Professional ratings
Review scores
| Source | Rating |
| AllMusic | Star |
| NME | 5/10 |
| Pitchfork | 8.6/10 |
| Q | Star |
| Record Mirror | 4+1⁄2/5 |
| Rolling Stone | Star |
| The Rolling Stone Album Guide | Star |
| Smash Hits | 6/10 |
| Spin Alternative Record Guide | 8/10 |
| Uncut | 8/10 |

==Aftermath and legacy==
The album's commercial success caused an uncomfortable level of recognition for Paddy McAloon, who would later recollect "I was asked for autographs, girls wanted to put their hands in my hair, touch me... ...the glamorous aspect of our music has always been for me a way of showing how we as individuals are the opposite of this glittering world." Despite demand from fans and CBS, Prefab Sprout did not tour the album as McAloon did not want to sacrifice what he described as "the best time of my life for writing", stating "I know that if I go on the road I'll just end up writing in the same way as everyone else."

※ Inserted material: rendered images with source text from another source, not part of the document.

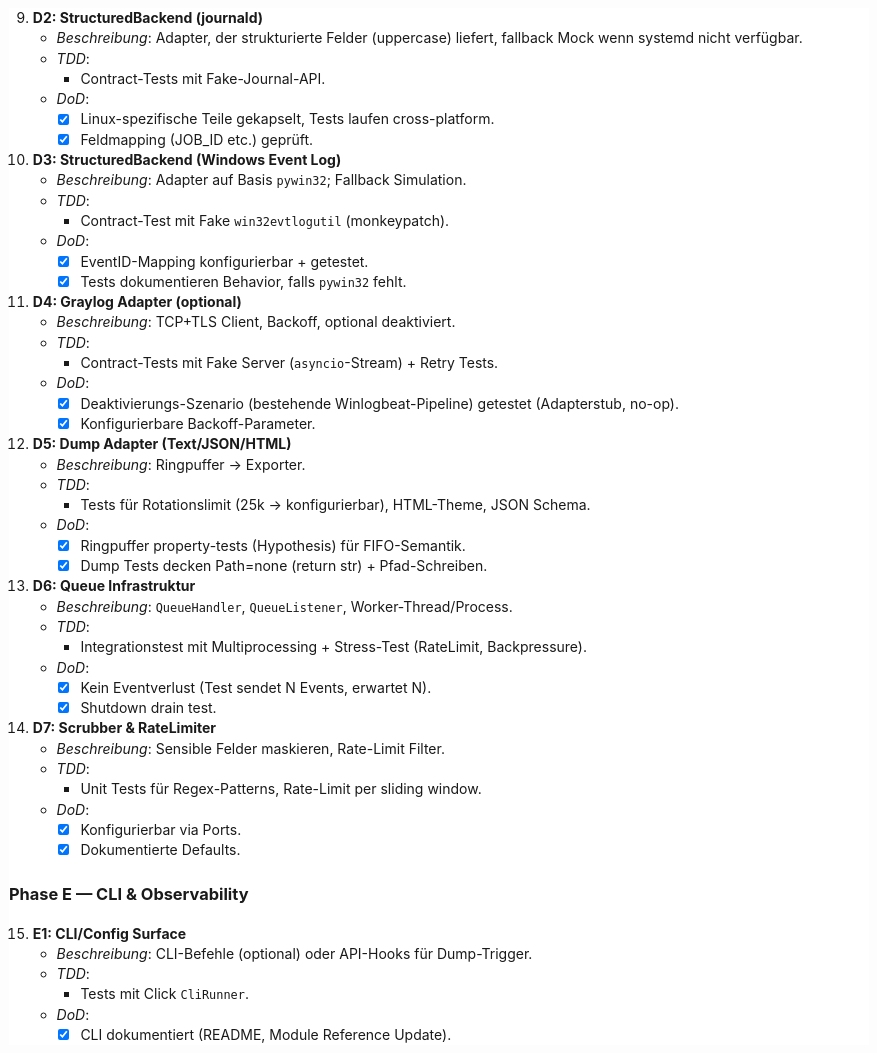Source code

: 9. **D2: StructuredBackend (journald)**
   - *Beschreibung*: Adapter, der strukturierte Felder (uppercase) liefert, fallback Mock wenn systemd nicht verfügbar.
   - *TDD*: 
     - Contract-Tests mit Fake-Journal-API.
   - *DoD*: 
     - [x] Linux-spezifische Teile gekapselt, Tests laufen cross-platform.
     - [x] Feldmapping (JOB_ID etc.) geprüft.

10. **D3: StructuredBackend (Windows Event Log)**
    - *Beschreibung*: Adapter auf Basis `pywin32`; Fallback Simulation.
    - *TDD*: 
      - Contract-Test mit Fake `win32evtlogutil` (monkeypatch).
    - *DoD*: 
      - [x] EventID-Mapping konfigurierbar + getestet.
      - [x] Tests dokumentieren Behavior, falls `pywin32` fehlt.

11. **D4: Graylog Adapter (optional)**
    - *Beschreibung*: TCP+TLS Client, Backoff, optional deaktiviert.
    - *TDD*: 
      - Contract-Tests mit Fake Server (`asyncio`-Stream) + Retry Tests.
    - *DoD*: 
      - [x] Deaktivierungs-Szenario (bestehende Winlogbeat-Pipeline) getestet (Adapterstub, no-op).
      - [x] Konfigurierbare Backoff-Parameter.

12. **D5: Dump Adapter (Text/JSON/HTML)**
    - *Beschreibung*: Ringpuffer → Exporter.
    - *TDD*: 
      - Tests für Rotationslimit (25k → konfigurierbar), HTML-Theme, JSON Schema.
    - *DoD*: 
      - [x] Ringpuffer property-tests (Hypothesis) für FIFO-Semantik.
      - [x] Dump Tests decken Path=none (return str) + Pfad-Schreiben.

13. **D6: Queue Infrastruktur**
    - *Beschreibung*: `QueueHandler`, `QueueListener`, Worker-Thread/Process.
    - *TDD*: 
      - Integrationstest mit Multiprocessing + Stress-Test (RateLimit, Backpressure).
    - *DoD*: 
      - [x] Kein Eventverlust (Test sendet N Events, erwartet N).
      - [x] Shutdown drain test.

14. **D7: Scrubber & RateLimiter**
    - *Beschreibung*: Sensible Felder maskieren, Rate-Limit Filter.
    - *TDD*: 
      - Unit Tests für Regex-Patterns, Rate-Limit per sliding window.
    - *DoD*: 
      - [x] Konfigurierbar via Ports.
      - [x] Dokumentierte Defaults.

### Phase E — CLI & Observability
15. **E1: CLI/Config Surface**
    - *Beschreibung*: CLI-Befehle (optional) oder API-Hooks für Dump-Trigger.
    - *TDD*: 
      - Tests mit Click `CliRunner`.
    - *DoD*: 
      - [x] CLI dokumentiert (README, Module Reference Update).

In interviews surrounding the album's release, McAloon alluded to two new projects he was working on – a Christmas album called Total Snow and a musical about the fictional masked vigilante Zorro called Zorro the Fox. As of 2022, neither of these projects have materialised. Regarding "The King of Rock 'n' Roll", McAloon has described himself as "reconciled to being remembered for that song" and "aware that it's a bit like being known for "Yellow Submarine" rather than "Hey Jude"." A remastered edition of the album, overseen by Paddy and Martin McAloon, was issued by Sony Music on 27 September 2019.

== Track listing ==

| No. | Title | Length |
|---|---|---|
| 1. | "The King of Rock 'n' Roll" | 4:22 |
| 2. | "Cars and Girls" | 4:25 |
| 3. | "I Remember That" | 4:14 |
| 4. | "Enchanted" | 3:47 |
| 5. | "Nightingales" | 5:53 |
| 6. | "Hey Manhattan!" | 4:45 |
| 7. | "Knock on Wood" | 4:16 |
| 8. | "The Golden Calf" | 5:06 |
| 9. | "Nancy (Let Your Hair Down for Me)" | 4:02 |
| 10. | "The Venus of the Soup Kitchen" | 4:29 |

== Personnel ==
Credits adapted from liner notes.

Prefab Sprout
- Neil Conti
- Martin McAloon
- Paddy McAloon
- Wendy Smith

Additional musicians
- Thomas Dolby – keyboards (1, 3, 7, 10)
- Gary Moberley – keyboards (2, 4, 5)
- Paul "Wix" Wickens – keyboards (2, 4, 5, 9)
- Andy Richards – keyboards (6)
- Luís Jardim – percussion (2, 4, 5, 6)
- Lenny Castro – percussion (10)
- Stevie Wonder – harmonica (5)
- Pete Townshend – acoustic guitar (6)
- The Andraé Crouch Singers – vocals (3, 10)
- Gavyn Wright – strings lead (5, 6, 9)
- Robin Smith – string arrangement, conduct (5, 9)
- John Altman – string arrangement, conduct (6)

Technical personnel
- Thomas Dolby – production (1, 3, 7, 10)
- Jon Kelly – production (2, 4, 5, 9)
- Paddy McAloon – production (2, 4, 5, 6, 8, 9)
- Andy Richards – production (6)
- David Leonard – mixing (1, 3, 7, 10)
- Richard Moakes – mixing (2, 4, 9)
- Mike Shipley – mixing (5)
- Tony Philips – mixing (6)
- Michael H. Brauer – mixing (8)
- Tim Young – mastering
- Stephen Male – design
- Nick Knight – photography

== Charts ==
=== Weekly ===

| Chart (1988) | Peak position |
|---|---|
| Australia (Kent Music Report) | 58 |
| Dutch Albums (Album Top 100) | 49 |
| Italian Albums (FIMI) | 9 |
| New Zealand Albums (RMNZ) | 34 |
| Swedish Albums (Sverigetopplistan) | 18 |
| UK Albums (OCC) | 5 |

=== Year-end ===

| Chart (1988) | Position |
|---|---|
| European Albums (Music & Media) | 98 |
| Italian Albums (FIMI) | 52 |
| UK Albums (OCC) | 87 |

== Certifications ==

Certifications for From Langley Park to Memphis
| Region | Certification | Certified units/sales |
| France (SNEP) | Gold | 100,000^{*} |
| Portugal (AFP) | Silver | 10,000^{^} |
^{*} Sales figures based on certification alone. ^{^} Shipments figures based on certification alone.